++++ DATA TO EXAMINE

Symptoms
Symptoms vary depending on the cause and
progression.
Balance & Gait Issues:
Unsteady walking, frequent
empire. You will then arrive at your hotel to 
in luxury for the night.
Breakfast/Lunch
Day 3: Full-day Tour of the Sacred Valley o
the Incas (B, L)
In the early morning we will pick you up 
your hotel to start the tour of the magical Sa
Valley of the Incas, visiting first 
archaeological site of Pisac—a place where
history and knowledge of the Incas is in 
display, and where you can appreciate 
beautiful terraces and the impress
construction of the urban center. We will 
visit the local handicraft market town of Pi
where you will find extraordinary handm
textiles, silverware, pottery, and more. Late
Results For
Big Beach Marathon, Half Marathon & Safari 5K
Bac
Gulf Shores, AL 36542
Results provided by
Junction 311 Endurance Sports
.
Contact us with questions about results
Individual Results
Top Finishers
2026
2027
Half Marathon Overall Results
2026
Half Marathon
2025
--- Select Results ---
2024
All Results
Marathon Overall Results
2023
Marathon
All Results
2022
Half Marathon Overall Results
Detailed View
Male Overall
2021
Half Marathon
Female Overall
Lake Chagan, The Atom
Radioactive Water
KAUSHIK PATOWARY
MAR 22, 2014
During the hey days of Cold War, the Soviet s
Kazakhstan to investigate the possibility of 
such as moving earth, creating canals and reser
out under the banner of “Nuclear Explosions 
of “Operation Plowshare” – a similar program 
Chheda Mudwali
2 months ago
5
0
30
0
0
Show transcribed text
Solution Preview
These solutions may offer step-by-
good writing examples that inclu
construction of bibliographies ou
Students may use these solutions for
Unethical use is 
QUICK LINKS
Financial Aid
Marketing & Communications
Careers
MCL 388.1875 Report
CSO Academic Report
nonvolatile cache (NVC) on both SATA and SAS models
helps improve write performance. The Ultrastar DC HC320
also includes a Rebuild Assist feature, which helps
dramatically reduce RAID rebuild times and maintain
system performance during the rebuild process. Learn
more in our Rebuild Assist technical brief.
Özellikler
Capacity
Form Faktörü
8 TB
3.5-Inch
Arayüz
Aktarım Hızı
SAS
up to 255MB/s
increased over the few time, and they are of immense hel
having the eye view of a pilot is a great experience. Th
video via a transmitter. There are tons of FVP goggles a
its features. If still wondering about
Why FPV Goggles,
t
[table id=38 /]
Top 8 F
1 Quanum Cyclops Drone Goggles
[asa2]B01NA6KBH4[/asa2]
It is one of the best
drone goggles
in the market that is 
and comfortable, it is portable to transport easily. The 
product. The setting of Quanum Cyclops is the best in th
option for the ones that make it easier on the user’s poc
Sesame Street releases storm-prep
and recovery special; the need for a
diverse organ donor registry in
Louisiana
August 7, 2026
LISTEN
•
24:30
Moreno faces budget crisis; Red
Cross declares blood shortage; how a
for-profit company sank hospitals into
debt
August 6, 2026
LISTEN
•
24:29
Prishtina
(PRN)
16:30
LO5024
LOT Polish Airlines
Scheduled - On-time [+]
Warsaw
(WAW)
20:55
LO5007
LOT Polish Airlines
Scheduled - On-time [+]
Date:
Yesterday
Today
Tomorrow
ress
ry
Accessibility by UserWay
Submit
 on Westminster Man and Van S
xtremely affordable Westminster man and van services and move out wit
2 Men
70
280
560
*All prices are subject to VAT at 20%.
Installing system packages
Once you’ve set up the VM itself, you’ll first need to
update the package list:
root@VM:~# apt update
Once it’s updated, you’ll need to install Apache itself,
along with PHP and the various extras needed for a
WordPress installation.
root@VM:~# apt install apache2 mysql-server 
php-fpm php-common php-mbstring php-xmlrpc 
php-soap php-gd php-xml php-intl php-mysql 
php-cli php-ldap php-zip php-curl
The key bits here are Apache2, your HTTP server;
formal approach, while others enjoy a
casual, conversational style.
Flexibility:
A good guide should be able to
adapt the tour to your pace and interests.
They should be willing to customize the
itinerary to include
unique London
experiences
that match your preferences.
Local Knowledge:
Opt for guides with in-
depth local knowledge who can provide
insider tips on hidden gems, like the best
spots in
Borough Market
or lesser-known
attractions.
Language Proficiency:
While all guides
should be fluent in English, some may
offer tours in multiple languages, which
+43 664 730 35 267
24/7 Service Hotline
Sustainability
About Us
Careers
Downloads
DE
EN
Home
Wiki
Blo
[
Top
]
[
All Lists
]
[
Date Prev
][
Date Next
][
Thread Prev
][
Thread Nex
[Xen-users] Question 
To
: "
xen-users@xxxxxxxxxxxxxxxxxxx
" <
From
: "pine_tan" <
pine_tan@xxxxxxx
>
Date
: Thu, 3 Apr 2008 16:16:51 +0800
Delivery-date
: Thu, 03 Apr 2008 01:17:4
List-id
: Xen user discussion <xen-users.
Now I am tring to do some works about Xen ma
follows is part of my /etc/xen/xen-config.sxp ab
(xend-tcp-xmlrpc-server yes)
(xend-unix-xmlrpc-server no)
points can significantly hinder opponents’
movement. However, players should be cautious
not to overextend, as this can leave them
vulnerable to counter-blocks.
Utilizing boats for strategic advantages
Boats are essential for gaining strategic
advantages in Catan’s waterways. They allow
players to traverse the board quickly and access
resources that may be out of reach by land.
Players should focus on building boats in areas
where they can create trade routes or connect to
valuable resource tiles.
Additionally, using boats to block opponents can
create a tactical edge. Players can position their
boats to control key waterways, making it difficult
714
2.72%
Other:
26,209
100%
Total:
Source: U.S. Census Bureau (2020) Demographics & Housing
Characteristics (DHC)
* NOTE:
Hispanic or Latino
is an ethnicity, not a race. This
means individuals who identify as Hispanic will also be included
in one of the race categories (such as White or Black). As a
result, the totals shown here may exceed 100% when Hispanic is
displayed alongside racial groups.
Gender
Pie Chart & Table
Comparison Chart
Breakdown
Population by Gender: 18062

++++++++

— WORK TO COMPLETE —
Nothing but a number is wanted here: please count the lines in the entries above that include the word "solutions".

— SOLUTION TO THIS TASK —
2